◆ Text section ◆

- Opening Delimiter -

23.10 Release Notes

Known Issues, Limitations, Behavior Changes

Disable pushdown optimization

Versions affected: SciDB 23.10.0–4

Pushdown optimization should be manually disabled in versions 23.10.0 through 23.10.4. If left on, it can lead to various issues including server crashes and high memory use.

To disable it manually, edit the SciDB config file to include the line:

enable-optimize-pushdown=0

It is disabled by default in SciDB 23.10.5.

Avoid curl 8.6 in HTTP API clients

Versions affected: SciDB 21.x–

There is a bug in version 8.6 of the “curl” library that causes HTTP clients to fail with this error when connecting to SciDB’s Client API over HTTPS:

curl: (56) OpenSSL SSL_read: SSL_ERROR_SYSCALL, errno 0

(See SDB-8459 for details.)

A fix for this bug was merged into the curl source code on GitHub within days of the ship date of curl 8.6; however, it hasn’t been included in a curl release so far (as of 2023-03-21). The fix should be included in curl 8.7 whenever that gets released.

If you have a client using curl 8.6, you should upgrade to curl 8.7 if available; if not, downgrade to curl 8.5.

You should instruct package managers and dependency frameworks (aptitude, conda, dnf, yum, etc.) to exclude version 8.6 when installing curl/libcurl.

Patch History

Patch notes for SciDB 23.10.8

Release date: July 18, 2024

SciDB SHA: 11b236b

Changes include:

Patch notes for SciDB 23.10.7

Release date: June 12, 2024

SciDB SHA: 0769f38

Changes include:

Patch notes for SciDB 23.10.6

Release date: April 29, 2024

SciDB SHA: cc615d4

Changes include:

Patch notes for SciDB 23.10.5

Release date: March 27, 2024

SciDB SHA: 56b2ad5

Changes include:

Patch notes for SciDB 23.10.4

Release date: March 6, 2024

SciDB SHA: bf30ffc

Fixes include:

Patch notes for SciDB 23.10.3

Release date: February 14, 2024

SciDB SHA: 1a41e7e

Major changes:

  • https://paradigm4.atlassian.net/browse/SDB-8360

    • The namespaces library is always loaded by default. load_library('namespaces') still works, but does nothing.

    • You can now start up scidb directly in security=password mode — you no longer have to start it in trust mode, load the namespaces library, and restart in password mode.

    • The old security=trust mode is deprecated.

- Closing Delimiter -

◆ Activity list ◆
1) In the release notes, rewrite the paragraph beginning "Pushdown optimization should be manually disabled" more briefly, keeping its main facts.
2) Answer these questions from the release notes:
(a) What line must be added to the SciDB config file to disable pushdown optimization?
(b) On what date was SciDB 23.10.6 released?
(c) Which curl version should a client downgrade to if curl 8.7 is not available?
3) Carry on the SciDB 23.10 release notes from their last line.

◆ Input data ◆

- Opening Delimiter -

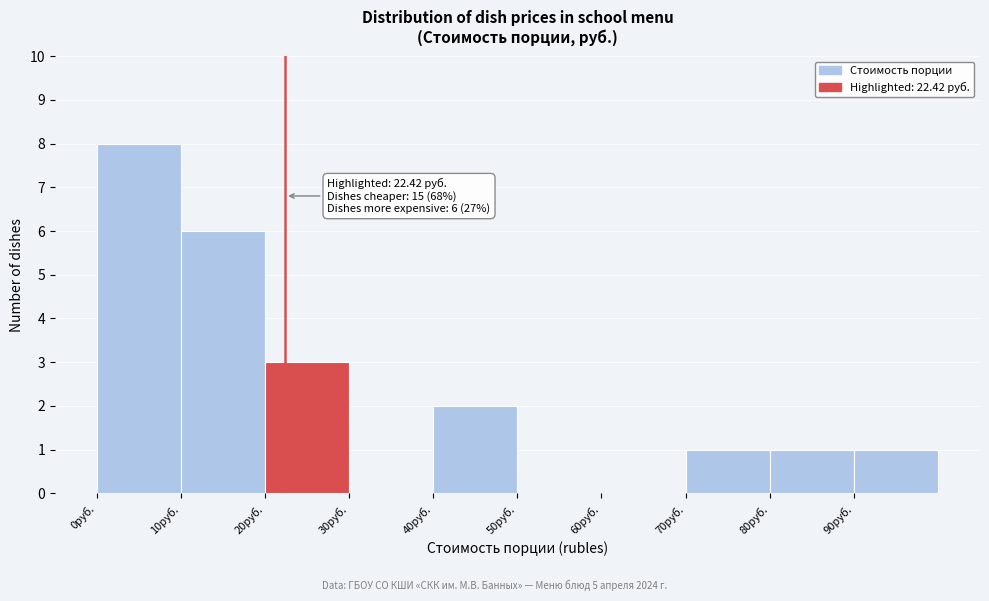

Which range on the x-axis has the tallest bar?

0 to 10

- Closing Delimiter -

◆ Solved tasks ◆
1) Turn off pushdown optimization manually in SciDB 23.10.0 to 23.10.4. Leaving it on can cause problems such as server crashes and high memory use.

2)
(a) enable-optimize-pushdown=0
(b) April 29, 2024
(c) curl 8.5

3)
Other fixes include:

Patch notes for SciDB 23.10.2

This release was rejected and should not be used.

Release date: January 29, 2024

SciDB SHA: 2603c1c

Patch notes for SciDB 23.10.1

Release date: November 21, 2023

SciDB SHA: 3fb47aa

Fixes include:


Release Notes for SciDB 23.10.0

Release date: October 31, 2023

SciDB commit SHA: 5d0895e

These release notes apply to version 23.10.0 of SciDB; they cover all features and changes since version 21.8.

Release notes for version 21.8 cover all features and changes since version 20.10 and can be found here.

Supported Operating Systems

SciDB 23.5 supports the following operating systems:

  • RedHat8

  • Rocky8

Support for CentOS7 and RedHat7 has been discontinued in this release.

SciDB Features and Changes

HTTP API

SciDB now has an HTTP/HTTPS interface allowing full querying and data transfer support. When SciDB has security mode enabled, only secure HTTPS connections are allowed and you must configure an X.509 certificate to enable the new interface. See https://paradigm4.atlassian.net/wiki/spaces/scidb/pages/3395882601 for instructions.

Log file rotation behavior and new log file location

In previous versions, log files were written to each instance’s data directory. Now, by default, they are in a logs/ subdirectory of the data directory (i.e. ${base_path}/${server_number}/${instance_number}/logs/scidb.log), where ${base_path} is defined in the configuration file).

The log configuration file is now named log4cxx-conf.xml instead of log4cxx.properties; it uses an XML configuration format. See the XML examples on https://logging.apache.org/log4cxx/latest_stable/configuration-samples.html for guidance with using these settings.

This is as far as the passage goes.